[Collected data]
=======

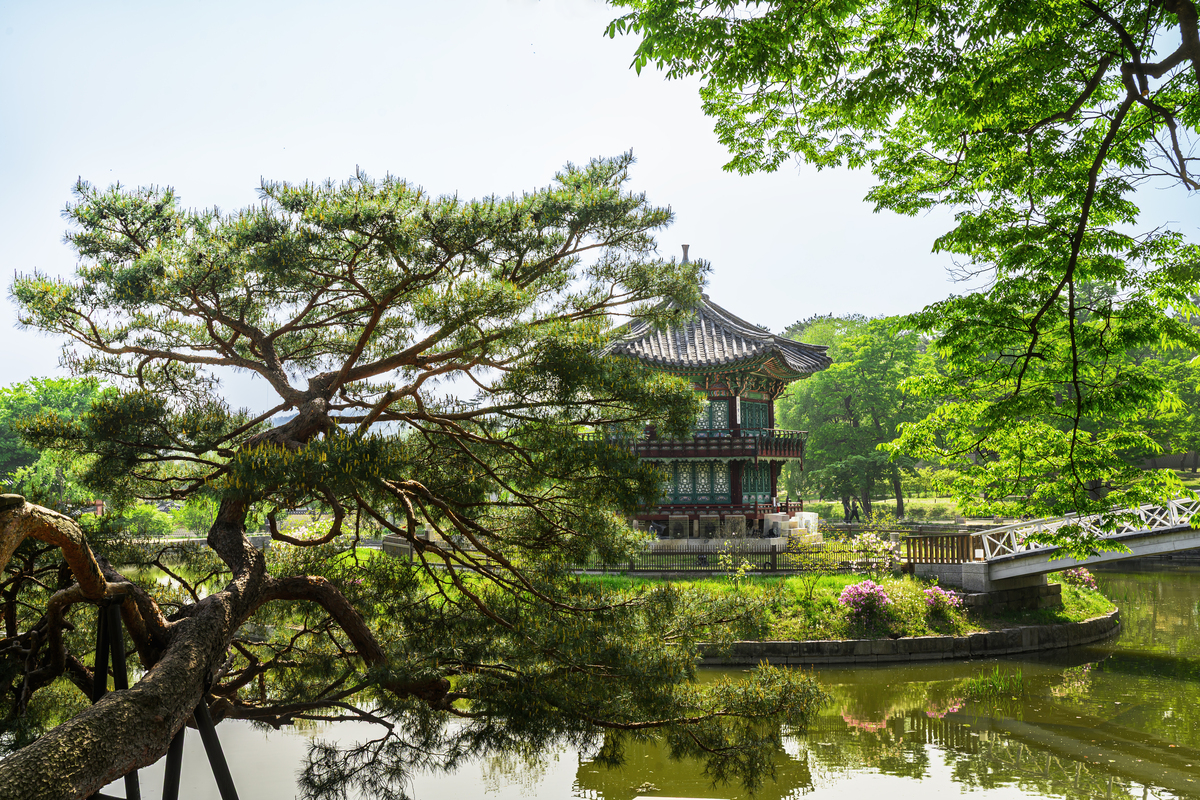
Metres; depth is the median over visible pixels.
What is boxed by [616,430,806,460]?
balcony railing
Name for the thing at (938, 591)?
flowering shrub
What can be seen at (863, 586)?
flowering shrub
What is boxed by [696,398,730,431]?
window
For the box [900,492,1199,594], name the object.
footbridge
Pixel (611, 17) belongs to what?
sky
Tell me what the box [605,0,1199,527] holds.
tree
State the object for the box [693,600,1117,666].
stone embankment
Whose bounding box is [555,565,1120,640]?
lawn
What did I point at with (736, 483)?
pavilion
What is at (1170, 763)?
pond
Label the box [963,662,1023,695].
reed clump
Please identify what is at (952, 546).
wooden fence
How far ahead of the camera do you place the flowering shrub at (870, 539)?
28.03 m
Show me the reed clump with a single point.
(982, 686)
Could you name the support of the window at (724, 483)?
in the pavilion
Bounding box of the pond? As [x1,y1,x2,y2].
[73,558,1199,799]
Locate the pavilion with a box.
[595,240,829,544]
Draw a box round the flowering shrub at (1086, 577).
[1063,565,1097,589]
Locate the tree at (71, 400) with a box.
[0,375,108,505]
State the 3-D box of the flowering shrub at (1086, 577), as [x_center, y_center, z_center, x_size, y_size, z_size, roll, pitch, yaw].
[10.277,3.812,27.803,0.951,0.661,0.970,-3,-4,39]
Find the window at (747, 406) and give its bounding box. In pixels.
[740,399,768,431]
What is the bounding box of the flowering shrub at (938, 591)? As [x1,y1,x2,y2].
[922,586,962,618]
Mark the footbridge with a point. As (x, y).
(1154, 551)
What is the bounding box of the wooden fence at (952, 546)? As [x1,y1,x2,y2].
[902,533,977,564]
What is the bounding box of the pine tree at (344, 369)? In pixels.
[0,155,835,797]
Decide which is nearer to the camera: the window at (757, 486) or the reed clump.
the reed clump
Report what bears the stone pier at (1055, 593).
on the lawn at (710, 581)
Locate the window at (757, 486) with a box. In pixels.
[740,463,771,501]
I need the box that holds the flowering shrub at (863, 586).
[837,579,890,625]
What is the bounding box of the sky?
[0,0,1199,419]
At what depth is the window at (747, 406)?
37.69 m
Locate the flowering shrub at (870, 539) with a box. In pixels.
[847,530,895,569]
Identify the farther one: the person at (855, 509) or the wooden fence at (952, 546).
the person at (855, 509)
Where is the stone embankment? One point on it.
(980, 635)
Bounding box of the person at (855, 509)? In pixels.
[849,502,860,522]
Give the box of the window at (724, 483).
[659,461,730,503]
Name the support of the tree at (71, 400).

=======

> [YOUR ASSIGNMENT]: What is needed is a word-for-word restatement of every line from the one with "Identify the farther" to the end of the entries above.

> [SOLUTION TO THE EXERCISE]:
Identify the farther one: the person at (855, 509) or the wooden fence at (952, 546).
the person at (855, 509)
Where is the stone embankment? One point on it.
(980, 635)
Bounding box of the person at (855, 509)? In pixels.
[849,502,860,522]
Give the box of the window at (724, 483).
[659,461,730,503]
Name the support of the tree at (71, 400).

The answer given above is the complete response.